◆ PROBLEM TO WORK ON: Print out all the records, word for word.

Items listed in a dataset:

"""

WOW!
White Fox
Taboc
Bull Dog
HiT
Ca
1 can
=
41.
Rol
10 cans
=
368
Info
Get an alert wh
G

"""

◆ EXERCISE RESPONSE:
WOW!
White Fox
Taboc
Bull Dog
HiT
Ca
1 can
=
41.
Rol
10 cans
=
368
Info
Get an alert wh
G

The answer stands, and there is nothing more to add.